13 Jun

U12 des TSV 1860 Rosenheim erlebt zwei tolle Tage beim Deutschlandfinale des Danone Nations Cup

Nachdem sich die U12 des TSV 1860 Rosenheim im April durch den Sieg beim Regionalturnier in Erlbach für das Deutschlandfinale des Danone Nations Cup qualifiziert hat, machte man sich nun endlich am Freitag Nachmittag auf den Weg nach München um dort im schönen Hotel NH München Ost Conference Center in München/Aschheim mit den übrigen Mannschaften zu übernachten um dann am Samstag gut ausgeruht die Endrunde bestreiten zu können.

Nach dem Check-in im Hotel und der Zimmerbelegung durch die Trainer ging es gleich weiter mit Bussen zur Players Party in der Bowling-Halle in Brunnthal. Nachdem sich Spieler und Trainer beim Bowling ausgetobt hatten, wurden die Kohlehydratspeicher wieder vorbildlich am reichhaltigen Buffet aufgefüllt. Um ca. 19:30 Uhr ging es dann zurück und nach einem kurzen Abendspaziergang (ohne Stabi-Übungen) ging es auch schon um ca. 21:00 Uhr auf die Zimmer – Bettruhe war dann pünktlich um 22:00 Uhr.

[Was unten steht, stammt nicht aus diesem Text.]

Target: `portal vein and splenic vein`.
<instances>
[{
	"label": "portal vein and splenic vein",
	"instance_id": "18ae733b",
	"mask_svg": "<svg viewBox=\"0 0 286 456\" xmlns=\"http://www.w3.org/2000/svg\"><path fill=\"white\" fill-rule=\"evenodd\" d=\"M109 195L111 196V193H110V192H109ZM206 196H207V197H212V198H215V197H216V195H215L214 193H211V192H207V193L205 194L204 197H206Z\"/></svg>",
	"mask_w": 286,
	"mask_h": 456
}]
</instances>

Am nächsten Morgen war dann bereits um 07:00 Frühstück im Hotel. Danach ging es zügig weiter in den Sportpark Haar zum eigentlichen Höhepunkt. Nach dem stimmungsvollen Einmarsch und der Präsentation der namhaften Teilnehmer ging es auch schon los.

Die U12 der Rothosen durften in einer starken Gruppe gegen den Bundesligisten Hertha BSC, den TSV 1860 München sowie den TSV Krähenwinkel/Kaltenweide und den Karbener SV 1890, zwei weitere Sieger der Regionalturniere, antreten.

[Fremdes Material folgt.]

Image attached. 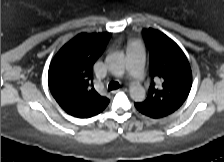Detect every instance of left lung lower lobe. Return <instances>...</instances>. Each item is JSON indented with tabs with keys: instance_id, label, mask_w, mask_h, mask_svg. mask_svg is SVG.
<instances>
[{
	"instance_id": "left-lung-lower-lobe-1",
	"label": "left lung lower lobe",
	"mask_w": 224,
	"mask_h": 162,
	"mask_svg": "<svg viewBox=\"0 0 224 162\" xmlns=\"http://www.w3.org/2000/svg\"><path fill=\"white\" fill-rule=\"evenodd\" d=\"M150 117H152V118H159L158 116H150Z\"/></svg>"
}]
</instances>
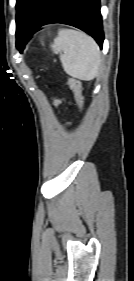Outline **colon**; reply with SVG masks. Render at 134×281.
Wrapping results in <instances>:
<instances>
[{
    "instance_id": "colon-1",
    "label": "colon",
    "mask_w": 134,
    "mask_h": 281,
    "mask_svg": "<svg viewBox=\"0 0 134 281\" xmlns=\"http://www.w3.org/2000/svg\"><path fill=\"white\" fill-rule=\"evenodd\" d=\"M68 85L74 94L75 101L80 111L84 108V99L82 94L81 83L75 78H68Z\"/></svg>"
}]
</instances>
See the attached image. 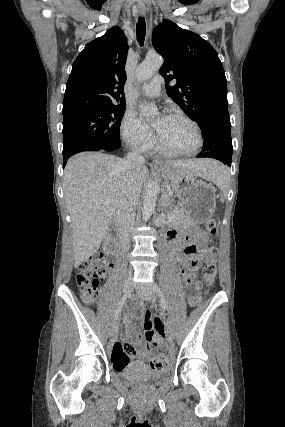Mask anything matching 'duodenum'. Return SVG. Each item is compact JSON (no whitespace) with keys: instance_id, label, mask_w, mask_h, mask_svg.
<instances>
[{"instance_id":"410a0bca","label":"duodenum","mask_w":285,"mask_h":427,"mask_svg":"<svg viewBox=\"0 0 285 427\" xmlns=\"http://www.w3.org/2000/svg\"><path fill=\"white\" fill-rule=\"evenodd\" d=\"M121 227H122V219L121 217H117V219L112 224L113 237L110 241V249H109L110 255L112 258H116L122 249V243L119 236Z\"/></svg>"}]
</instances>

Das erste Spiel gegen den TSV Krähenwinkel/Kaltenweide war ein sehr intensives Spiel mit wenigen Tormöglichkeiten auf beiden Seiten, das schließlich leistungsgerecht 0:0 endete.

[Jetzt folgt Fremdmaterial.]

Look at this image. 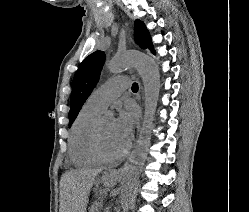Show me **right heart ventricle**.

Das zweite Spiel ging dann gleich gegen die Münchner Löwen. Insgesamt hatte man in diesem Spiel den Eindruck, dass die Mannschaft etwas zu viel Respekt vor dem großen Namen hatte und dementsprechend nicht bissig genug im Zweikampf war. Folgerichtig endete das Spiel nach einem Blackout in der Rosenheimer Hintermannschaft auch verdient mit 1:0 für die Löwen.

Jetzt hieß es natürlich nochmal alles zu mobilisieren um beim nächsten Spiel gegen die große Hertha aus Berlin eine gute Figur zu machen. Das Spiel fing zwar maximal schlecht an, 0:1 nach einigen Minuten nach einem unberechtigten Freistoß, doch die Mannschaft gab sich zu keiner Sekunde auf und nahm jeden Zweikampf leidenschaftlich an. Das Spiel war absolut auf Augenhöhne und die letzten fünf Minuten drängten die jungen Rothosen vehement auf den Ausgleich. Leider sprang außer einem Pfostentreffer nach einer abgefälschten Ecke nichts Zählbares mehr heraus.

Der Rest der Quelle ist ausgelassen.